Ana Montero-Calle (Madrid / ES), Patricia Mateos-Martínez (Madrid / ES), Raquel Coronel (Madrid / ES), Victoria López-Alonso (Madrid / ES), Isabel Liste (Madrid / ES), Rodrigo Barderas (Madrid / ES)
New mass spectrometry technologies are crucial for driving scientific progress. In the last years, the development of fast, highly sensitive and resolution mass spectrometers allowing deep proteome coverage and accurate protein quantification has significantly expanded the capabilities and applications of this analytical technique.
The Orbitrap Astral state-of-the-art mass spectrometer delivers unprecedent performance in proteomics analyses. While the Orbitrap Astral has demonstrated impressive performance in label-free proteomics workflows, its applicability in multiplexed experiments, such as tandem mass tag (TMT) analyses, has not been extensively explored yet. To address this question, we have compared here the performance of the Orbitrap Astral to other leading Orbitrap-based mass spectrometers, the Orbitrap Exploris 480 and Orbitrap Eclipse Tribrid, in TMT-based quantification experiments. To this end, we have investigated the protein content of brain organoids derived from healthy and Alzheimer's disease (AD) patients, which mimic the healthy and pathological brain context, respectively. A 16-plex TMT experiment was performed to comprehensively characterize the proteome of these organoids, representing two healthy brain models and two AD models (overexpressing APP or with a mutation in PSEN1), harvested at two time points (5 weeks and 2 months). AD is the most common type of dementia worldwide, and an in-depth characterization of the pathological changes during disease progression is crucial to elucidate novel proteins and biological processes that may serve as prognostic or diagnostic biomarkers, as well as potential therapeutic targets. The comparison of four different DDA-based TMT LC-MS/MS methods using the previously described three mass spectrometers aimed to identify the best approach for sensitive and accurate analysis of these organoids TMT samples.
After protein extraction, reduction, and alkylation, proteins were trypsin digested and TMT labeled. Labeled peptides were pooled together, and off-line fractionated into 12 fractions using a high-pH reverse phase column. Individual fractions were then analyzed by mass spectrometry on the three mass spectrometers in a 2-hours gradient. In addition, a 30-minutes gradient was also investigated with the Orbitrap Astral. Then, raw data were analyzed with the MaxQuant (version 2.4.2) and with the R program for the identification of dysregulated proteins in the disease.

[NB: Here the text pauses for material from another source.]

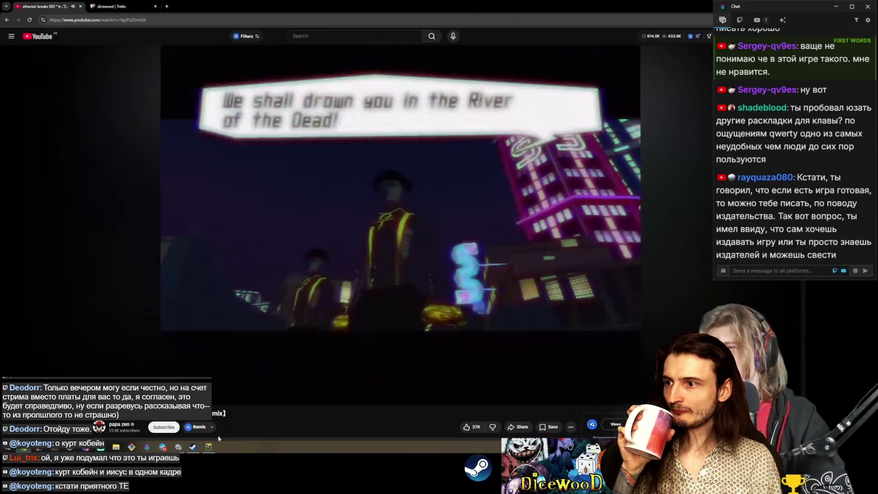
{"action": "left_click", "coordinate": [209, 447]}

The results obtained indicate that the Astral mass analyzer can deliver comparable or even superior depth of proteome coverage and quantification accuracy compared to the established Orbitrap platforms. A higher number of peptide and protein identifications were obtained with the Orbitrap Astral mass spectrometer, with significant improvements observed when using a 2-hour gradient instead of a 30-minute gradient.